## SUPPLIED DATA
---*---

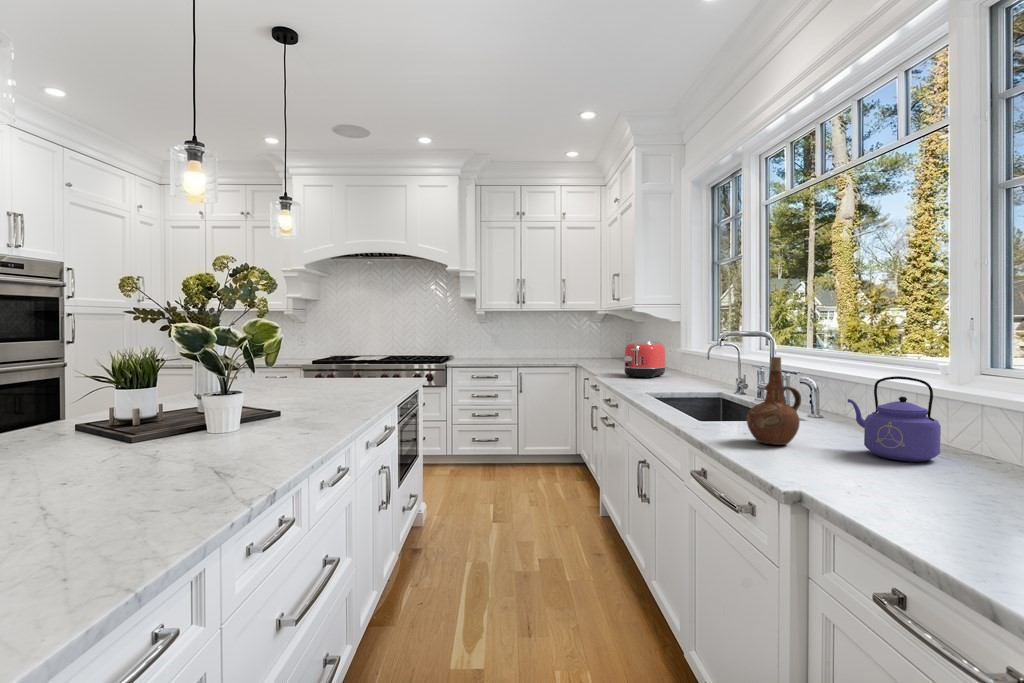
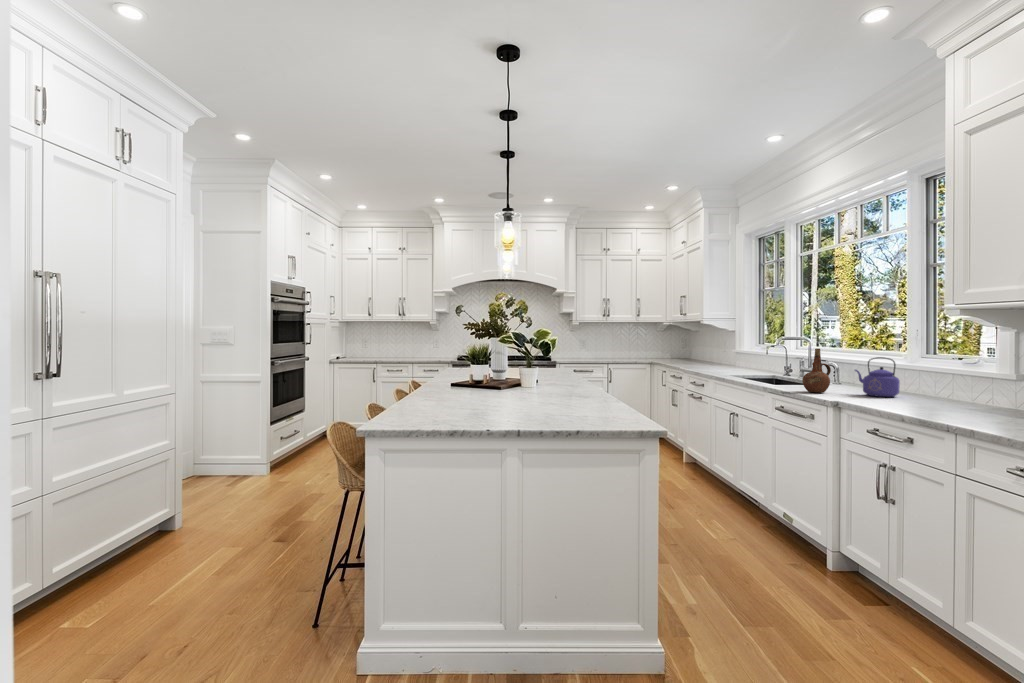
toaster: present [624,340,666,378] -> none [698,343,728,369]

---*---

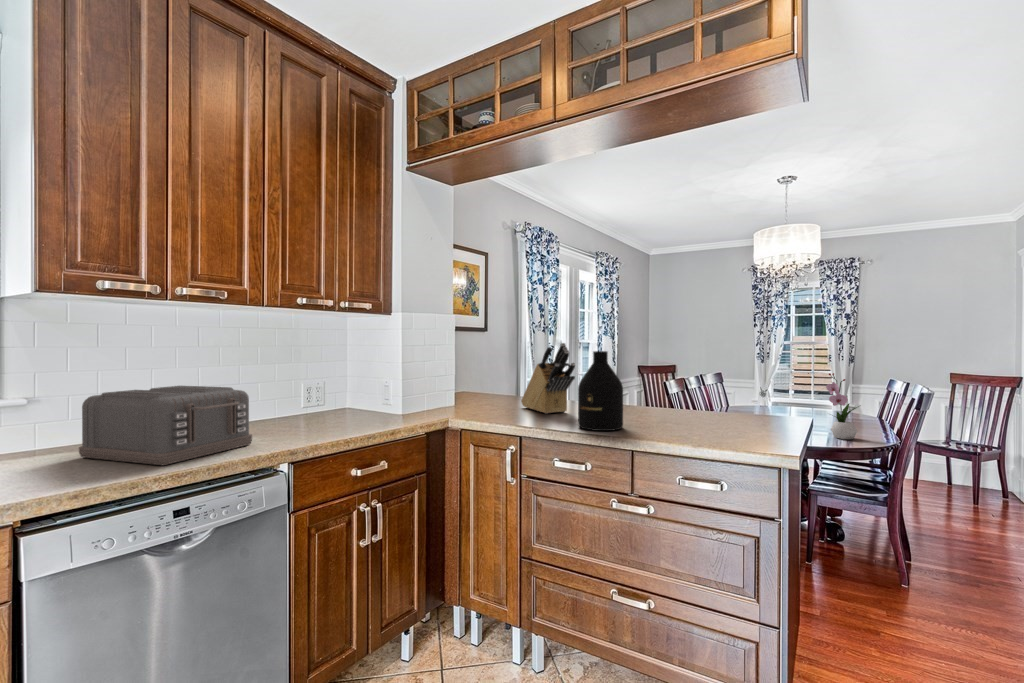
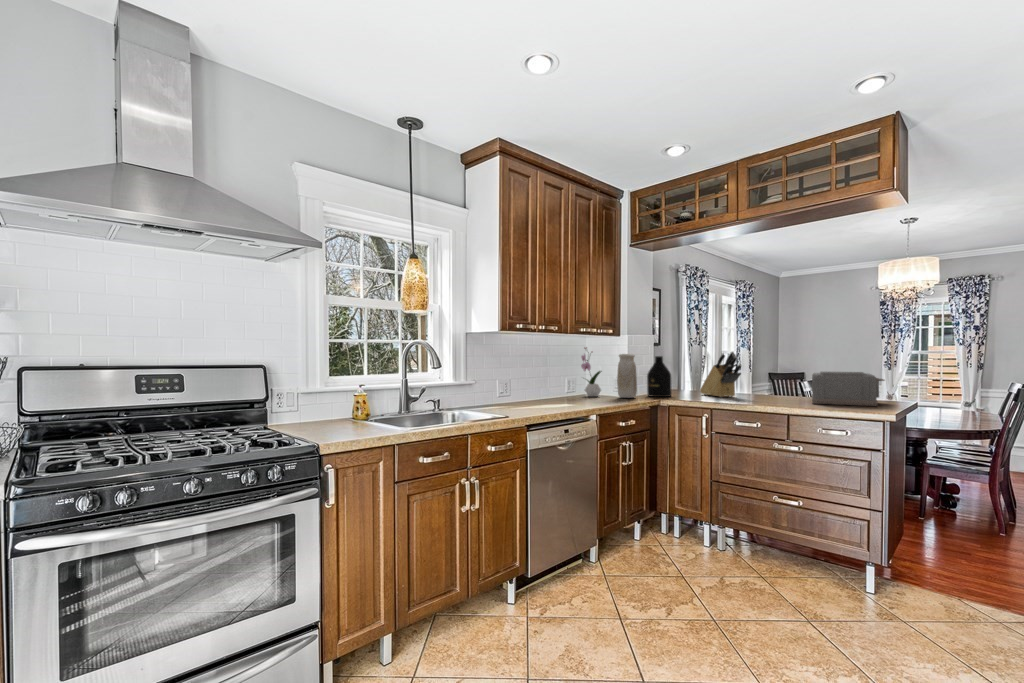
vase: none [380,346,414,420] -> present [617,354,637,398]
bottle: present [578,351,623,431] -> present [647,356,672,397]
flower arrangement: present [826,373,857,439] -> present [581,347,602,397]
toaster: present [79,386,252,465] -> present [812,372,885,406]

---*---

## EXERCISE DESCRIPTION
In the entries above, find each line containing the string "none" and copy it.

## ANSWER TO THIS PROBLEM
toaster: present [624,340,666,378] -> none [698,343,728,369]
vase: none [380,346,414,420] -> present [617,354,637,398]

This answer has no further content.